NOTE 12. ASSET ACQUISITION
In May 1999, the Company acquired certain assets of Contact Lenses
Online, Inc. ("CLO") for $1.2 million in cash to be paid as follows: $600,000 on
the closing date, $300,000 six months after the closing date and $300,000
F-20
1-800 CONTACTS, INC.
NOTES TO FINANCIAL STATEMENTS
one year after the closing date. The assets acquired include the Internet
address www.contactlenses.com, various telephone numbers and CLO's customer
database which are included in intangible assets and amortized over an estimated
life of 5 years.
NOTE 13. RETIREMENT AND SAVINGS PLAN
Effective January 1, 2000, the Company established a 401(k) plan covering
substantially all of its employees. Eligible employees may contribute, through
payroll deductions, up to 15 percent of their eligible compensation, but not
more that the statutory limits. The Company contributes fifty cents for each
dollar a participant contributes, with a maximum Company contribution of three
percent of a participant's eligible compensation. No Company contributions were
made during the year ended January 1, 2000.
NOTE 14. SUBSEQUENT EVENTS
Stock Options
Subsequent to year end, the Company granted nonqualified stock options to
purchase 98,798 shares of common stock at $28 per share to employees and
directors of the Company.
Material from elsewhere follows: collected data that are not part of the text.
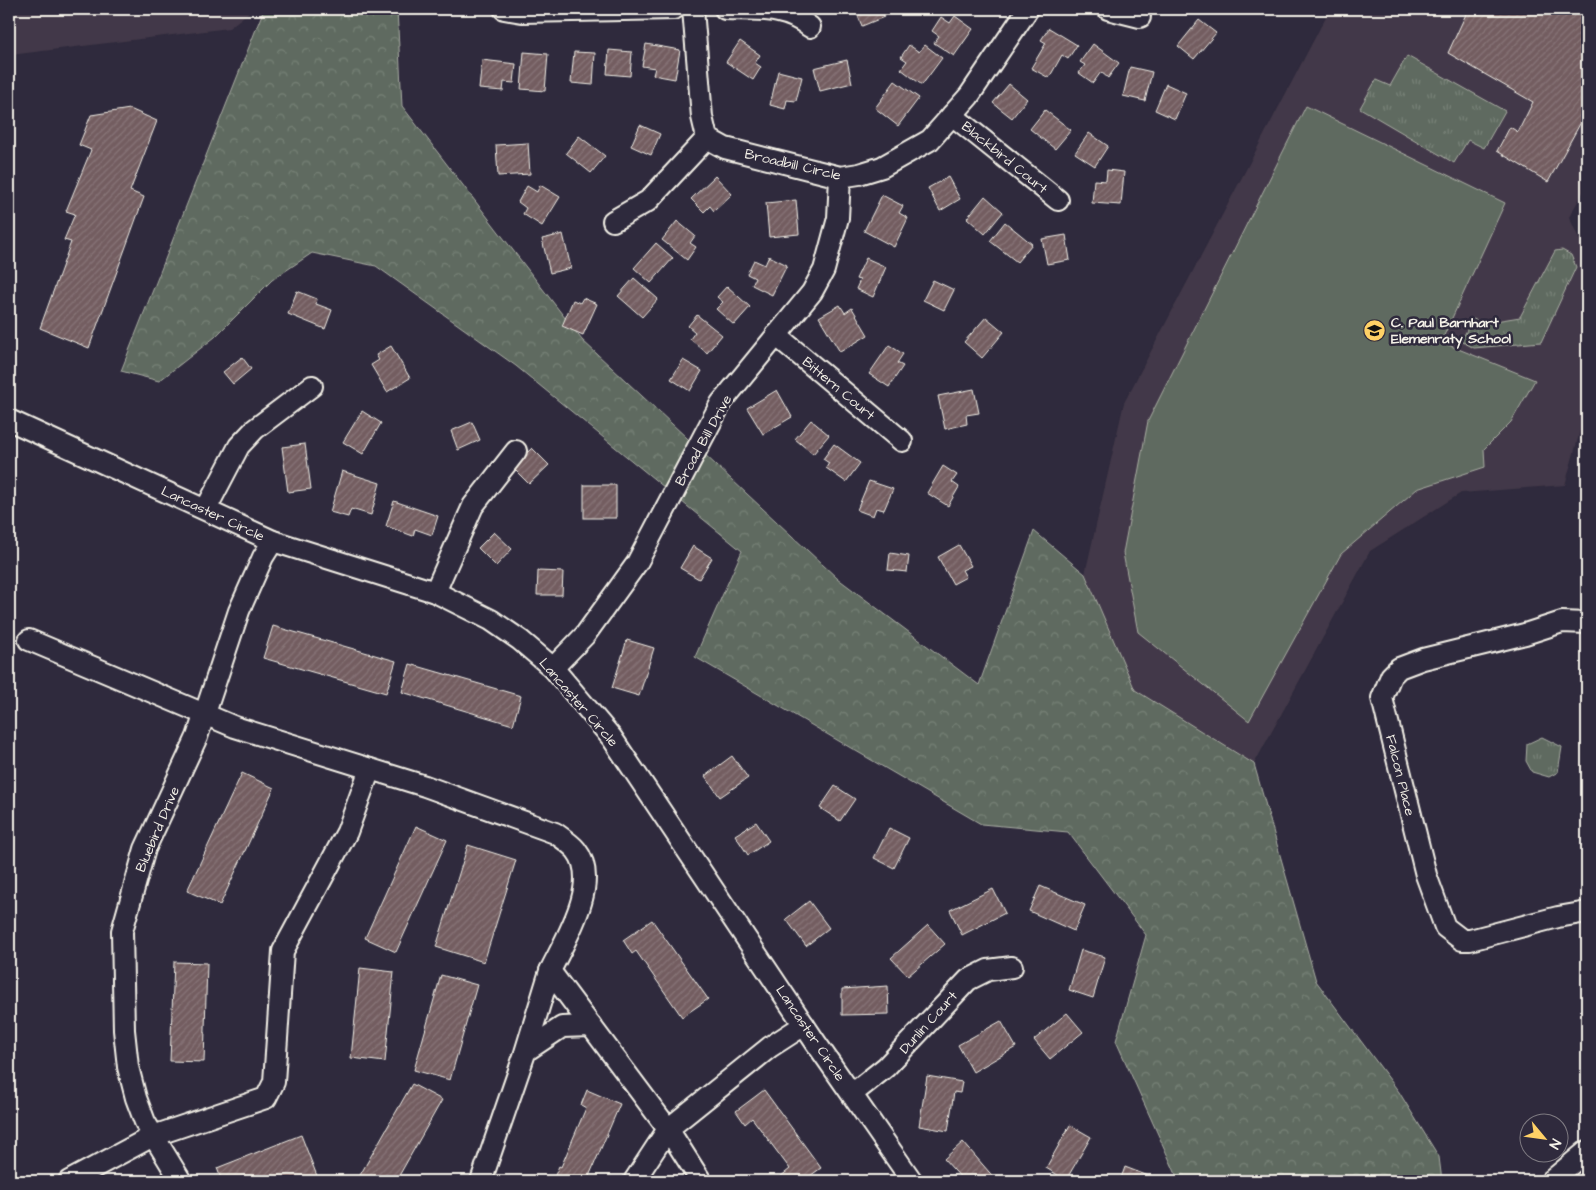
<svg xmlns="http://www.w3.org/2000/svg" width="1596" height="1190" viewBox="0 0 1596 1190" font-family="'Architects Daughter',sans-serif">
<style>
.built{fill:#433948}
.grass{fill:url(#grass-tufts);stroke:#aaaea4}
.forest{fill:url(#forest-crowns);stroke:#aaaea4}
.garden{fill:#5f6b60;stroke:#aaaea4}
.building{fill:url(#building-hatch);stroke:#f4f1e8}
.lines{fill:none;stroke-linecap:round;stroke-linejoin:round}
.minor-casing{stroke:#f4f1e8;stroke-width:24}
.minor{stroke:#2f2a3d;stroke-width:20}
.labels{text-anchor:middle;stroke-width:5;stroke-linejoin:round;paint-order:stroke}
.street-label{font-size:14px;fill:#f4f1e8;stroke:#2f2a3d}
.poi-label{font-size:14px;font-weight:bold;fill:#f4f1e8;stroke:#2f2a3d;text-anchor:start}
</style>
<defs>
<pattern id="grass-tufts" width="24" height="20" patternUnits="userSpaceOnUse" patternTransform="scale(1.25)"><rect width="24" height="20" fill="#5f6b60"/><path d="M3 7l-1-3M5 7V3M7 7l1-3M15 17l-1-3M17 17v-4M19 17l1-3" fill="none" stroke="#778177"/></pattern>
<pattern id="forest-crowns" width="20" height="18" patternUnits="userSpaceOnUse" patternTransform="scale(1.25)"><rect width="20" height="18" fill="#5f6b60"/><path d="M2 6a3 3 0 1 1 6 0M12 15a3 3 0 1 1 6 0" fill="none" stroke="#778177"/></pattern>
<pattern id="building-hatch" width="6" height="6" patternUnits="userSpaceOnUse" patternTransform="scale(1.25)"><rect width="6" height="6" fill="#735d61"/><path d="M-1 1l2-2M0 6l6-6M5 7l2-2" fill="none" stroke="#887578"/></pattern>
</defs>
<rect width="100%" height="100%" fill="#2f2a3d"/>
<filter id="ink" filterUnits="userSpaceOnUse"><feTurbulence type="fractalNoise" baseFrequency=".02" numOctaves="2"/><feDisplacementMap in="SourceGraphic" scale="10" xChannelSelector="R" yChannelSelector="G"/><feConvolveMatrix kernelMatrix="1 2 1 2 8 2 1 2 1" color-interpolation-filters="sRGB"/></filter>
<g filter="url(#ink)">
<!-- built -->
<g class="built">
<path d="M9,9h244l-24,19 -219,27z"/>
<path d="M1330,9h257v176l-18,32 18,39v150l-22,79 -104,8 -91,58 -116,213 -119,-74 -50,-116 39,-171z"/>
</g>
<!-- grass -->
<g class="grass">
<path d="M1407,56l98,55 -21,37 -16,-8 -14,23 -94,-55 16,-28 14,6z"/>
<path d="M1562,250l9,5 5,12 -35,75 -67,6 -13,-7 12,-22 10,4 37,-6 35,-66z"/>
<path d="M1542,737l20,10 -4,25 -9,5 -17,-5 -6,-11 1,-17z"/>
</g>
<!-- forest -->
<path class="forest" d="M264,9h133l5,97 180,234 255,238 142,107 55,-154 51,43 50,116 119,74 62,217 83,111 40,65 3,24h-263l-63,-140 30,-106 -78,-103 -87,-8 -286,-167 47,-106 -226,-185 -140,-100 -64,-13 -40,27 -57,57 -56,44 -38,-10z"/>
<!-- garden -->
<path class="garden" d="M1306,106l199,97 -64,139 94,38 -24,42 -27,27 1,18 -68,22 -76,65 -92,167 -111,-89 -15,-79 25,-132z"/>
<!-- building -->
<g class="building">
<path d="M855,9h26l3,8 -22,9z"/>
<path d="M1462,9h125v118l-6,-5 -33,60 -51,-31 13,-24 8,5 15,-30 -85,-49 19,-41z"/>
<path d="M955,16l18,13 -19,27 -20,-13 5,-7 -7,-5 9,-14 9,6z"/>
<path d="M1199,20l17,13 -22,26 -16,-13z"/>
<path d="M1049,28l28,17 -9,14 -6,-4 -13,23 -18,-10 15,-25 -5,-3z"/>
<path d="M740,41l20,14 -5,8 6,4 -8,13 -27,-18z"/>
<path d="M646,44l34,6 -5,29 -22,-4 2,-7 -13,-2z"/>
<path d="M1093,44l26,19 -11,15 -7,-6 -8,11 -14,-10 6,-8 -5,-3z"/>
<path d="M909,45l10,7 6,-7 17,13 -20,27 -21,-16 6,-8 -6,-4z"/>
<path d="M609,50l23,2 -2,24 -23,-2z"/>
<path d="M524,52l24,2 -3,37 -24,-2z"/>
<path d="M574,52l21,1 -2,32 -22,-2z"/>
<path d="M482,60l34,4 -2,19 -10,-1 -1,9 -24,-2z"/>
<path d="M847,60l5,23 -32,8 -6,-23z"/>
<path d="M1130,67l22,5 -7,29 -22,-5z"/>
<path d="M778,71l24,6 -6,24 -9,-1 -2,9 -15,-4z"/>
<path d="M895,81l24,17 -21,28 -23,-18z"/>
<path d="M1009,84l18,15 -15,19 -19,-15z"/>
<path d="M1166,84l20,9 -11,26 -20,-9z"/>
<path d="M130,109l27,12 -27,70 14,6 -55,151 -49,-20 31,-86 -7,-2 11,-26 -9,-3 25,-61 -12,-5 12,-30z"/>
<path d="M1045,110l26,20 -16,19 -25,-20z"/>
<path d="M640,125l20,9 -9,21 -20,-9z"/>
<path d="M1089,133l19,13 -13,20 -20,-13z"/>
<path d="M579,136l26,20 -14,17 -25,-20z"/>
<path d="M528,143l2,31 -32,2 -2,-31z"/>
<path d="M1107,170l17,2 -3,33 -29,-2 2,-23 12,1z"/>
<path d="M715,176l17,18 -18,17 -4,-5 -6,6 -13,-13z"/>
<path d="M948,177l12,22 -20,12 -12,-23z"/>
<path d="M540,185l20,12 -18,29 -19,-12 3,-6 -8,-6 9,-16 10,6z"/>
<path d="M882,195l21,11 -4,7 9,5 -14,29 -30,-16z"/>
<path d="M985,196l18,16 -18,22 -18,-16z"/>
<path d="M796,200l3,34 -30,3 -3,-34z"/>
<path d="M677,221l18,15 -5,7 6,4 -9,13 -25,-20z"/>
<path d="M1005,222l27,22 -15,18 -27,-21z"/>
<path d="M563,234l8,34 -21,5 -8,-34z"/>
<path d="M1066,235l4,25 -23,4 -5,-25z"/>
<path d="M656,243l17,15 -22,25 -17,-15z"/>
<path d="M769,256l18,9 -15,30 -20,-10 3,-7 -8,-4 7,-14 11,5z"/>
<path d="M866,258l20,9 -13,30 -17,-8 4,-9 -4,-1z"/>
<path d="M634,278l24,21 -16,18 -24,-21z"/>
<path d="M933,280l21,10 -10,20 -21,-10z"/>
<path d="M727,286l23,21 -16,18 -18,-16 7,-7 -6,-5z"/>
<path d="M297,291l20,8 -1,5 16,6 -7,19 -37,-15z"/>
<path d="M583,298l14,6 -14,31 -21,-9 11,-26 7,3z"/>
<path d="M840,305l5,8 7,-5 16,27 -28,17 -21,-35z"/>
<path d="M697,315l25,20 -15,18 -17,-14 5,-7 -7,-6z"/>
<path d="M986,317l18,15 -22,26 -18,-16z"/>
<path d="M889,345l14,9 -6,9 6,3 -14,21 -20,-13z"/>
<path d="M391,346l19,32 -23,14 -16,-27 8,-5 -3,-5z"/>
<path d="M242,357l9,12 -18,15 -10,-12z"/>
<path d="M683,360l19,11 -12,20 -19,-12z"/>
<path d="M974,389l5,24 -13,2 1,9 -22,5 -7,-33z"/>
<path d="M777,390l15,27 -29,17 -16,-26z"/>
<path d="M362,411l19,12 -18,31 -20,-12z"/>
<path d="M811,420l18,15 -16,19 -18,-15z"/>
<path d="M472,422l8,18 -22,10 -7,-19z"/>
<path d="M305,444l6,45 -23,3 -6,-45z"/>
<path d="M834,444l26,19 -14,19 -20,-14 3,-5 -6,-4z"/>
<path d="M532,448l17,17 -20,19 -17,-17z"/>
<path d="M943,466l14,9 -5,7 7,5 -11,19 -21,-13z"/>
<path d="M342,471l38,12 -9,32 -20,-6 -3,8 -18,-5z"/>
<path d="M869,481l24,8 -9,21 -8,-2 -3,8 -16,-6z"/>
<rect x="584" y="485" width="32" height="33"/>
<path d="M394,501l44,15 -6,19 -17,-6 -2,7 -27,-10z"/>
<path d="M494,532l18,17 -16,17 -18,-18z"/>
<path d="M959,545l12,21 -9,4 4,7 -13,7 -15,-27z"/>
<path d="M693,546l19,12 -13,21 -19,-11z"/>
<path d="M890,553l19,3 -2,16 -19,-2z"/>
<path d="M538,571l25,1 -1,23h-25z"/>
<path d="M273,626l123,35 -10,32 -123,-35z"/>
<path d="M627,640l27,8 -15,48 -27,-8z"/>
<path d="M410,664l111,32 -8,29 -111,-33z"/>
<path d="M732,756l16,22 -28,19 -15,-21z"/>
<path d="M242,773l32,15 -54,117 -33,-14z"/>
<path d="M835,786l20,13 -15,22 -20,-13z"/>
<path d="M756,822l13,19 -21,14 -13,-20z"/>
<path d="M416,826l31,14 -51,112 -31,-14z"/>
<path d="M889,828l20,10 -15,30 -20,-10z"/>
<path d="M468,845l48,15 -32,102 -48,-15z"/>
<path d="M1040,886l45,19 -11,26 -45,-20z"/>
<path d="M993,889l12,24 -43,22 -12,-25z"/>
<path d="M809,901l20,27 -23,18 -20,-27z"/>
<path d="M652,920l56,79 -26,18 -46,-66 -4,3 -9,-14z"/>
<path d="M928,925l17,19 -37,32 -17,-18z"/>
<path d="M1081,950l24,7 -12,41 -24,-8z"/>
<path d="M174,962l33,1 -3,99 -34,-1z"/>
<path d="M360,968l34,4 -9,90 -34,-4z"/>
<path d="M441,975l36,10 -27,95 -36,-10z"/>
<path d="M888,986l1,28 -47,1v-26z"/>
<path d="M1067,1013l16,19 -33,27 -16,-19z"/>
<path d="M1001,1021l15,26 -43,25 -15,-27z"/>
<path d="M927,1076l35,6 -2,11 -6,-1 -6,39 -29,-5z"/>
<path d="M412,1084l30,16 -46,81h-30l-7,-4z"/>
<path d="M587,1090l33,14 -33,77h-31l-3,-1 6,-14 2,1 25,-59 -5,-3z"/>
<path d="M764,1090l57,78 -18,13h-20l-3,-4 10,-8 -38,-51 -7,6 -9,-13z"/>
<path d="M1070,1125l21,12 -25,43 -20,-12z"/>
<path d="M301,1135l18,46h-97l-5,-13z"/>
<path d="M963,1142l33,38 -1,1h-31l-20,-22z"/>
<path d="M1125,1167l26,10 -2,4h-29z"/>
</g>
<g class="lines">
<defs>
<g id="minor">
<path d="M504,9l18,3 152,-3"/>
<path d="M693,9l9,108 5,21 18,10 115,29 19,-3 23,-7 48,-27 39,-44 59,-87"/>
<path d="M725,9c32,1 60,-3 85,18"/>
<path d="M1108,9l32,8"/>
<path d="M952,115l106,85"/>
<path d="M613,221l35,-20 59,-63"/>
<path d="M776,335l126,106"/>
<path d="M9,420l264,121 162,51 56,28 29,20 33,28 59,70 204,305 96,138"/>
<path d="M206,509l33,-63 16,-17 57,-43"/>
<path d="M435,592l38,-86 43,-55"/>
<path d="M1587,623l-25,-1 -37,12 -102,25 -24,9 -8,8 -9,22 44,177 19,52 17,13h8l88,-23 29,-5"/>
<path d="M29,640l206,87 190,59 130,47c7,5 15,10 21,17 26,32 -11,90 -26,121l118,158 33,52"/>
<path d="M553,668l32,-33 52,-72 84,-160 91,-111 12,-22 14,-52 2,-41"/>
<path d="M526,1051l36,-24 29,-1"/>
<path d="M852,1094l34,-27 82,-87 20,-10 24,-3"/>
<path d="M69,1181l84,-45 113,-38 8,-16 9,-131 64,-119 23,-63"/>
<path d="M181,1181l-36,-59 -9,-24 -8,-31 -4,-37 -2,-99 23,-82 52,-112 42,-126 24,-54 10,-16"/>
<path d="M481,1181l43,-125 26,-85"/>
<path d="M634,1181l34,-52 102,-82 34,-22"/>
<path d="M1551,1181l36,-30"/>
</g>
</defs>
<!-- minor casing -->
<use href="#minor" class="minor-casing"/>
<!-- minor -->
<use href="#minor" class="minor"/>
</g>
</g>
<!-- icons -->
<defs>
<symbol id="school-disc" viewBox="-11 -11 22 22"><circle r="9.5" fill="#ffd166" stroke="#2f2a3d"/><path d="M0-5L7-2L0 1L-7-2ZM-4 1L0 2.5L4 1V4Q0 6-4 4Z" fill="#111"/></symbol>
</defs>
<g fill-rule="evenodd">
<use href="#school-disc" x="1362" y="318" width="25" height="25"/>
</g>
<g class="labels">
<!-- street labels -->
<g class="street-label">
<text transform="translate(1005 157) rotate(39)" y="5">Blackbird Court</text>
<text transform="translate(793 164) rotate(13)" y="5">Broadbill Circle</text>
<text transform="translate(839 388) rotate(40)" y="5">Bittern Court</text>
<text transform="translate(703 440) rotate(-61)" y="5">Broad Bill Drive</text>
<text transform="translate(213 513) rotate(25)" y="5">Lancaster Circle</text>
<text transform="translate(579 702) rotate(49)" y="5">Lancaster Circle</text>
<text transform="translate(1401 775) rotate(76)" y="5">Falcon Place</text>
<text transform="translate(157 829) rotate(-67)" y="5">Bluebird Drive</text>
<text transform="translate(928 1022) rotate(-48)" y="5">Dunlin Court</text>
<text transform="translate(811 1033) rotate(56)" y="5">Lancaster Circle</text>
</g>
<!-- poi labels -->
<g class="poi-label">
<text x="1391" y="327">C. Paul Barnhart<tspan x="1391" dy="16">Elemenraty School</tspan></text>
</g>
</g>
<!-- margin -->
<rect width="1596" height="1190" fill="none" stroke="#2f2a3d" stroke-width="30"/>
<rect x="15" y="15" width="1566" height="1160" fill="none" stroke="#f4f1e8" stroke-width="2" filter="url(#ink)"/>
<!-- north arrow -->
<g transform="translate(1544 1138) rotate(119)"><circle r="24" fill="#2f2a3d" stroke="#7e7a81"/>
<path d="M0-4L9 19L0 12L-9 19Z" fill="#ffd166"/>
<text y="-8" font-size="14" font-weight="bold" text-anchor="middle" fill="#f4f1e8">N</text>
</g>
</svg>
The options vest equally over a four year period and
expire in ten years.
Stock Repurchases
In January and February 2000, the Company repurchased a total of 158,000
shares of its common stock for a total cost of $4,280,588.
On February 17, 2000, the Company's Board of Directors authorized an
additional repurchase of up to 500,000 shares of its common stock, bringing the
total authorization to 1,000,000 shares (see Note 6). A purchase of the full
incremental 500,000 shares would equal approximately 7.8 percent of the total
shares issued. A purchase of the full 1,000,000 shares would equal approximately
15.6 percent of the total shares issued. The repurchase of common stock is
subject to market conditions and is accomplished through periodic purchases at
prevailing prices on the open market, by block purchases or in privately
negotiated transactions. The repurchased shares will be retained as treasury
stock to be used for corporate purposes. Through February 2000, the Company has
repurchased 358,000 shares for a total cost of $6,892,249.
Related Party Transaction
Subsequent to year end, the Company made a $220,000 investment in an
entity in which a member of the Company's Board of Directors holds a significant
ownership interest and serves as an officer and director.